Subject to certain exemptions outlined in the warrants, if the Company sells, enters into an agreement to sell, or grants any option to purchase, or sells, enters into an agreement to sell, or grants any right to reprice, or otherwise disposes of or issues (or announces any offer, sale, grant or any option to purchase or other disposition) any ordinary shares or ADSs or any other securities that are at any time convertible into, or exercisable or exchangeable for, or otherwise entitle the holder thereof to receive, ordinary shares or ADSs, at an effective price per share less than the exercise price of the warrants then in effect, the exercise price of the warrants will be reduced to an exercise price based on the calculation provided in the warrants.
In addition, pursuant to the terms of the securities purchase agreement, the Company may not, subject to certain exceptions, (i) offer, issue, sell, transfer or otherwise dispose of the Company’s securities for a period of one hundred and twenty (120) days following the closing date of the offering; and (ii) from the closing date of the offering until the six-month anniversary of such date, effect or enter into an agreement to effect any issuance of ordinary shares or ordinary share equivalents involving a Variable Rate Transaction (as defined in the securities purchase agreement).
The gross proceeds to the Company from the registered direct offering are estimated to be approximately $3.0 million before deducting the placement agent’s fees and other standard offering expenses.

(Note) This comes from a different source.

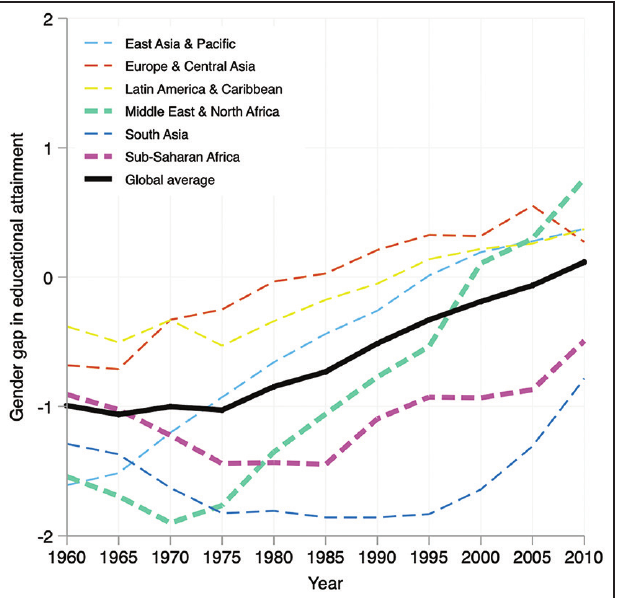
Figure A4 Regional Change in Gender Gaps in Average Schooling Years for Younger Cohort, 1960–2010.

The offering is expected to close on or about April 5, 2023, subject to the satisfaction of customary closing conditions.
Pursuant to the securities purchase agreement, the executive officers and directors of the Company will enter into lock-up agreements pursuant to which these persons agree that, without the prior consent of the placement agent, they will not, for a period of 60 days following the closing of the offering, subject to certain exceptions, offer, sell or otherwise dispose of or transfer any securities of the Company owned by them as of the date of the closing of the offering or acquired during the lock-up period.

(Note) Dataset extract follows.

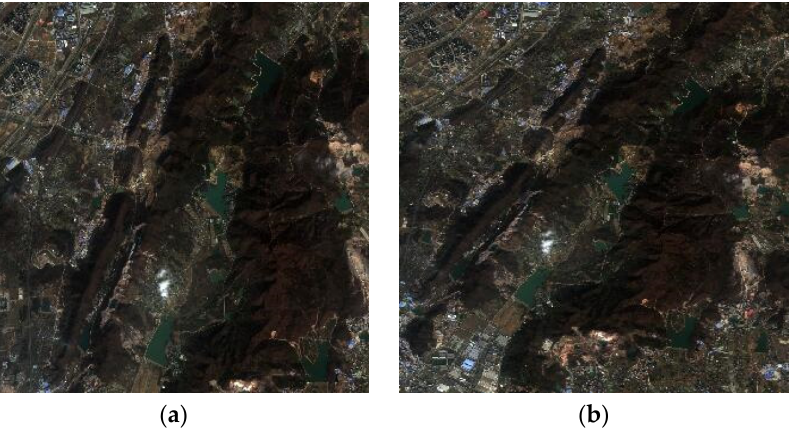
Figure 2. Comparison of multispectral images before and after preprocessing. ( a ) Multispectral image before preprocessing; ( b ) multispectral image after preprocessing.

The ADSs, the pre-funded warrants, the warrants and the ADSs underlying the pre-funded warrants, the warrants and the placement agent’s warrants are being offered pursuant to a shelf registration statement on Form F-3 (File No. 333-256630) previously filed and declared effective by the Securities and Exchange Commission (SEC) on June 7, 2021 (the "Shelf Registration Statement"). The offering of the ADSs, the pre-funded warrants, the warrants and the ADSs underlying the pre-funded warrants, the warrants and the placement agent’s warrants will be made only by means of a prospectus supplement that forms a part of the registration statement.
Univest Securities, LLC is acting as the sole placement agent for this offering.
This press release does not constitute an offer to sell or the solicitation of an offer to buy, nor will there be any sales of these securities in any jurisdiction in which such offer, solicitation or sale would be unlawful prior to registration or qualification under the securities laws of such jurisdiction. A prospectus supplement relating to the aforementioned securities will be filed by the Company with the SEC. When available, copies of the prospectus supplement relating to the registered direct offering, together with the accompanying prospectus, can be obtained at the SEC’s website at www.sec.gov.